2001-06-13 Thread Arnold G. Reinhold

At 8:57 AM -0700 6/12/2001, John Young wrote:
>The Supreme Court's decision against thermal imaging appears
>to be applicable to TEMPEST emissions from electronic devices.
>And is it not a first against this most threatening vulnerability
>in the digital age? And long overdue.
>
>Remote acquisition of electronic emissions, say from outside a
>home, are not currently prohibited by law as far as I know. And
>the language of the thermal imaging decision makes it applicable
>to any technology not commonly in use.
>
>...


This decision(Kyllo v. US) is important and very welcome, but I am 
not sure you are right about the prior status of TEMPEST. There was 
an earlier decision (Katz v. US, 1967), cited in the Kyllo decision, 
that "involved eavesdropping by means of an electronic listening 
device placed on the outside of a phone booth." The court held back 
then that doing this without a warrant violated the Fourth Amendment. 
I can't see how this would fail to apply to TEMPEST.

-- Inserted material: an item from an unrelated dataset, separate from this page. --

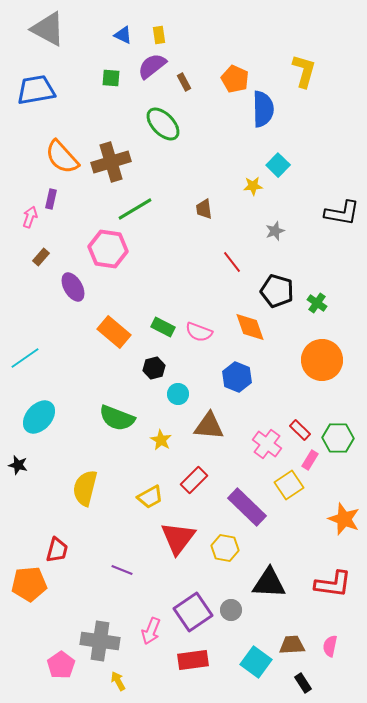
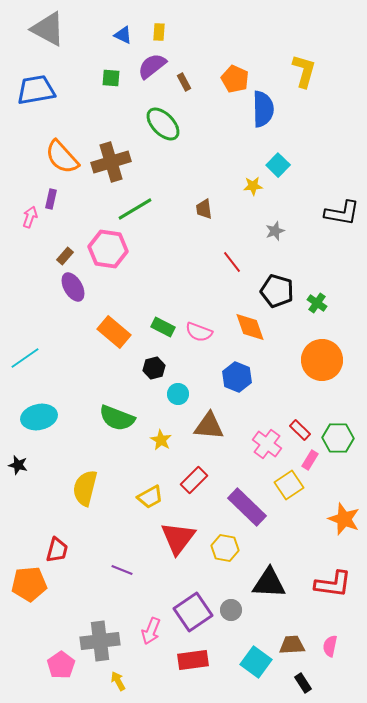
yellow rectangle at (159, 35): moved 3 px up; rotated 12 degrees clockwise
brown rectangle at (41, 257): moved 24 px right, 1 px up
cyan ellipse at (39, 417): rotated 36 degrees clockwise
gray cross at (100, 641): rotated 15 degrees counterclockwise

TEMPEST is not shut down by any means. This decision applies to homes 
and places where there is an reasonable expectation of privacy (like 
a phone booth). The status of computers in offices, cars, and public 
places is less clear. Your data stored on someone else's computer 
outside you home is apparently not protected (they got Kyllo's 
electric bills legally without a warrant). In any event, the NSA can 
still use TEMPEST against foreign nationals and overseas, the FBI can 
use it against US nationals with a warrant, and the government can, 
de facto, use it secretly, as many people believe they now use 
wiretapping, to develop information that leads to other evidence that 
is admissible.

The other interesting thing about Kyllo is that the Court clearly 
needed the help of a good physicist.  If you read the oral arguments, 
http://www.supremecourtus.gov/oral_arguments/argument_transcripts/99-8 
508.pdf you'll see that no one in the court had a basic understanding 
of the science. The case involved a bust for growing marijuana. The 
police had obtained Kyllo's electric bills (no warrant required) and 
found he used a lot of power.  Since power usage varies a lot among 
houses, this was not considered sufficient to get a search warrant. 
They then used the thermal imager. The government claimed they only 
used the imager to verify that a lot of heat was being produced in 
the house. No one pointed out that, except for highly unlikely 
circumstances (e.g. someone running a lighthouse or charging a LOT of 
batteries in the basement), essentially all the electricity consumed 
by a house is converted to heat.  Discovering that the house radiated 
a lot of heat added no new information to what the utility bills 
said. The defense claimed it was the presence of specific hot spots 
in the image that made the warrant issuable and that these revealed 
what was happening inside the house.

There is also some physically unrealistic stuff in the dissenting 
opinion. Justice Stevens suggests that "the rare homeowner who wishes 
to engage in uncommon activities that produce a large amount of heat 
[can] make sure that the surrounding area is well insulated." Unless 
the homeowner is planning to set her house on fire, that won't work. 
The heat has to escape somewhere. A system that spread the heat so 
evenly that a thermal imager couldn't detect the source is far beyond 
the abilities of a homeowner to construct.

This is a great science and law case.